An introductory course of ML knowledge for non-tech navy learners, built on learn-by-doing theory and real-world scenario.
Interactive Screens
400+
Learning Results↑
34%
Company
CMU TEELLAB
my role
Learning Engineer
timeline
4 months, Spring 2024
team
2 Learning Engineers, 1 UX Designer
Context
AI has been widely used in navy.
such as autonomous vehicle operation, intelligent decision support systems, control systems, threat detection, and so on.
Many personnel lack basic AI knowledge, limiting their ability to leverage these technologies
That's why we need to ask:
How might we create an intuitive ML intro course tailored for Navy AI users?
Analyze
AI has been widely used in navy.
AI applications in navy settings
To understand how is AI applied in navy settings, we consulted the subject matter experts to understand the AI application scenarios. Here are the three major AI applications we found out:
Threat Detection and Assessment
Logistics and Maintenance
Intelligent Decision Support
Challenges for aI learners
Another thing is to understand the biggest challenges for the first time AI learners, we conducted user interview with 3 non-tech learners. Here are the insights we extracted from the interviews:
#1 Abstract Data Types: Learners struggle to see the role of data types in preprocessing and models.
#2 Complex Terms: Jargon like "regression" and "neural networks" confuses beginners.
#3 Training vs. Testing: Understanding how models learn and generalize is challenging.
Design
Map out the learning plan
objectives
We settled on the final 5 learning objectives through working collaboratively with the subject matter experts, targeting the three challenges identified above.

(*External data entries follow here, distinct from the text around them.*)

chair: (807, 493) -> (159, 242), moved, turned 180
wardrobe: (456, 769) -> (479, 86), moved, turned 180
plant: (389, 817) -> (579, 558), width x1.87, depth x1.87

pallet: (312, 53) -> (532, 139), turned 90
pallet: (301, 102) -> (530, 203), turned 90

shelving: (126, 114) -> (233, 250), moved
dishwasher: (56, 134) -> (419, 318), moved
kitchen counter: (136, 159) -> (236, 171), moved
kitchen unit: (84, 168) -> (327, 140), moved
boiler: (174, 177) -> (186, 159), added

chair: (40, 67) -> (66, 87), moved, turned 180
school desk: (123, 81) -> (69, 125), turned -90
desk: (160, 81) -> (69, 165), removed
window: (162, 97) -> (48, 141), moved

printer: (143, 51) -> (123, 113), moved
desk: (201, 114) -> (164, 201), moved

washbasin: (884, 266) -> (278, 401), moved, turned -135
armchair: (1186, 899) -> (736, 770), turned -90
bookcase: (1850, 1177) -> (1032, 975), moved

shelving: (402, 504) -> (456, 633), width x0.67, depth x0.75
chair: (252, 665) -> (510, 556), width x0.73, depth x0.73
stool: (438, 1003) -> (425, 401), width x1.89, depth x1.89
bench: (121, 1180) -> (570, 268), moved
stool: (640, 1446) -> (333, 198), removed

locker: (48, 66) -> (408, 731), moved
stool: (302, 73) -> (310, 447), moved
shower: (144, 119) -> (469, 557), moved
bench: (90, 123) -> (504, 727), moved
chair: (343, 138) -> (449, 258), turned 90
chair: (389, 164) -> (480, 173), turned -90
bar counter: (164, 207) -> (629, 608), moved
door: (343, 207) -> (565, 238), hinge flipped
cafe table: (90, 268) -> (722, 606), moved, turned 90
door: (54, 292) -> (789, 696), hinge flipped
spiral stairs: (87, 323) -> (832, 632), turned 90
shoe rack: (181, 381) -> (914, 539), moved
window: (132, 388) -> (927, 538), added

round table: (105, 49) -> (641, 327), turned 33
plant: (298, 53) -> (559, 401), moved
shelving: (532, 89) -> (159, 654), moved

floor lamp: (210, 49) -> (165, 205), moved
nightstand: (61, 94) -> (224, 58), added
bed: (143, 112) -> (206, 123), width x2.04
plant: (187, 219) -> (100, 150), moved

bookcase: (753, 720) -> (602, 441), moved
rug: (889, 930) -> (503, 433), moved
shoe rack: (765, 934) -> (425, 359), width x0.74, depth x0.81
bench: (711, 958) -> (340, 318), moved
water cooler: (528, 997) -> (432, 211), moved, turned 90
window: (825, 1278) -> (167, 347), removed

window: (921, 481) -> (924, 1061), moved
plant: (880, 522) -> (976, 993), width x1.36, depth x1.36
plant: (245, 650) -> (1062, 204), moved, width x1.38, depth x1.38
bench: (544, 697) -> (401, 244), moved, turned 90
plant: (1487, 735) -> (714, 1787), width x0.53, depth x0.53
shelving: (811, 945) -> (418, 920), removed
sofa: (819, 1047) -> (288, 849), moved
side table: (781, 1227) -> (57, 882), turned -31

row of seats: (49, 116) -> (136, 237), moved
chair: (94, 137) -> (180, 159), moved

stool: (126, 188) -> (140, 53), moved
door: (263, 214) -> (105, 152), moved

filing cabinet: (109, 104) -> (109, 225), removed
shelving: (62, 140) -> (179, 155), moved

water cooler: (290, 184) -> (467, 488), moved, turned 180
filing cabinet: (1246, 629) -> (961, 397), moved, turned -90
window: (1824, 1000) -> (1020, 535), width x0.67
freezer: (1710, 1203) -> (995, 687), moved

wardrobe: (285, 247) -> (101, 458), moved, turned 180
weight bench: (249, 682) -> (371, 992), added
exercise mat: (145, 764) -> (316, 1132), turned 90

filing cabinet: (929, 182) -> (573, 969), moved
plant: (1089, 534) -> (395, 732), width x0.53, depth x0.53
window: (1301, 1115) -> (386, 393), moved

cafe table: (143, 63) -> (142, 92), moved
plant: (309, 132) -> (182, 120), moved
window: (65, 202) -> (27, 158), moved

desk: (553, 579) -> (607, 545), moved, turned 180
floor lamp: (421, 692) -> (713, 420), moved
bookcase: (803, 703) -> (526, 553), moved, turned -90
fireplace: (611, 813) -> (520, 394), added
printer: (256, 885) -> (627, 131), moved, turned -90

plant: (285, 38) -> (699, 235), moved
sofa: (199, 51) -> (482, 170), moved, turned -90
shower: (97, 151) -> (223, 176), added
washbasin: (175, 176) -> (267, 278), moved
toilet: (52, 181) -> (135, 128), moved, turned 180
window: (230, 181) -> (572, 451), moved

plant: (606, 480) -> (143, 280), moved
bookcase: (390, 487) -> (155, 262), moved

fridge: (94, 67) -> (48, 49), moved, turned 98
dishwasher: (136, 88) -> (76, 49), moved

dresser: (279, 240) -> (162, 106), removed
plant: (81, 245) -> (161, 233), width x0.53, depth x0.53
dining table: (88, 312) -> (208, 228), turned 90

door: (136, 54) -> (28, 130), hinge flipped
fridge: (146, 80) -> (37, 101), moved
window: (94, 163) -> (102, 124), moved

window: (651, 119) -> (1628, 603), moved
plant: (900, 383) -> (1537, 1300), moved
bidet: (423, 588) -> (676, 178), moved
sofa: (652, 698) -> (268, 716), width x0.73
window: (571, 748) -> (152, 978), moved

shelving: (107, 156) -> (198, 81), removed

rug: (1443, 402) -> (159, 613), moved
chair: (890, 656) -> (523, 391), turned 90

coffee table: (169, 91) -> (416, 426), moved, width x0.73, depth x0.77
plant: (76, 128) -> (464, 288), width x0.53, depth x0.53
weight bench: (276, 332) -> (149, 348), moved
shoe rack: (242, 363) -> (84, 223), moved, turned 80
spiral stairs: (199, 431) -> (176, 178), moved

#LO1 Differentiate among common types of data (e.g., text, images, tables, audio, video), and contrast their properties.
#LO2 Contrast inputs and outputs of various ML models and their uses.
#LO3 Explain the process of training and evaluation of ML models, focusing on the role of gold standard data (ground truth).
#LO4 Demonstrate how real-world objects or concepts can be represented as numerical features (i.e., an input to a ML model).
#LO5 Analyze the effects of using different inputs (features) or outputs (targets) on the usability of ML systems.
Activities
We mapped out the learning objectives to three learning tasks and one transfer task. And decompose each of the tasks into detailed learning and practice events.
instruction
To create an engaging and immersive learning experience, we designed a chat-based instruction system set in a real-world scenario. This approach allows learners to immerse themselves in the context while exploring concepts and solving problems interactively.
Develop
Building interactive activities for the learning objectives
Task 1: Identify and represent data types
Task 1 focuses on gathering diverse plane data, cleaning it, and transforming it into numerical formats—laying the groundwork for training an ML model to power predictive maintenance and keep planes in optimal condition.
Task 2: Evaluate Outputs of AI Models
Task 2 explores experimenting with diverse data types, feeding them into four distinct ML models. These models produce varied outputs, driving improved efficiency in detection and prediction tasks.
Task 3: Train And evaluate aI model
Task 3 involves selecting inputs and applying feature engineering to predict an engine's remaining useful life using regression. This task navigates the full ML model-building process, fine-tuning performance through iterative comparisons with gold standard data.
Transfer Task: Apply Your knowledge
The transfer task positions a data analyst within the Navy’s data science team to develop an ML model from scratch. This image classification model, built through five stages of model building, aims to classify ship types and enhance rapid response to potential threats.
Develop
Add a Fun Task to Boost Learners’ Motivation
To introduce the scenario of airplane maintenance, a motivation task is placed at the beginning of the course. This helps boost learners' familiarity and engagement with the course setting.
Implement
coordinate with the dev team for smooth implementation
We used Notion to track tasks and ownership. I created 30+ QA cards to flag usability issues, collaborated with the dev team, and ensured all changes were seamlessly implemented.
evaluation
Pilot test for learning effects and usability issues
We invited five learners to pilot test the course, which took them an average of one hour to complete. The results showed a 34% improvement in their post-learning test scores compared to their pre-learning test scores.
"Very informative content. I also enjoyed the interspersed activities."
-- Learner 1
"Showing exactly how categorical data is converted into numerical data in pre-processing was helpful."
-- Learner 2
reflection
Interaction adds to engagement
This project highlighted the power of interactive learning. Animations and drag-and-drop features captivated learners, keeping them engaged and boosting their outcomes—a reminder of how design transforms learning.
Collaboration make things happen
With 100+ touchpoints across engineers, SMEs, designers, and developers, this project showed the power of collaboration. Each role was key to turning big ideas into impactful solutions.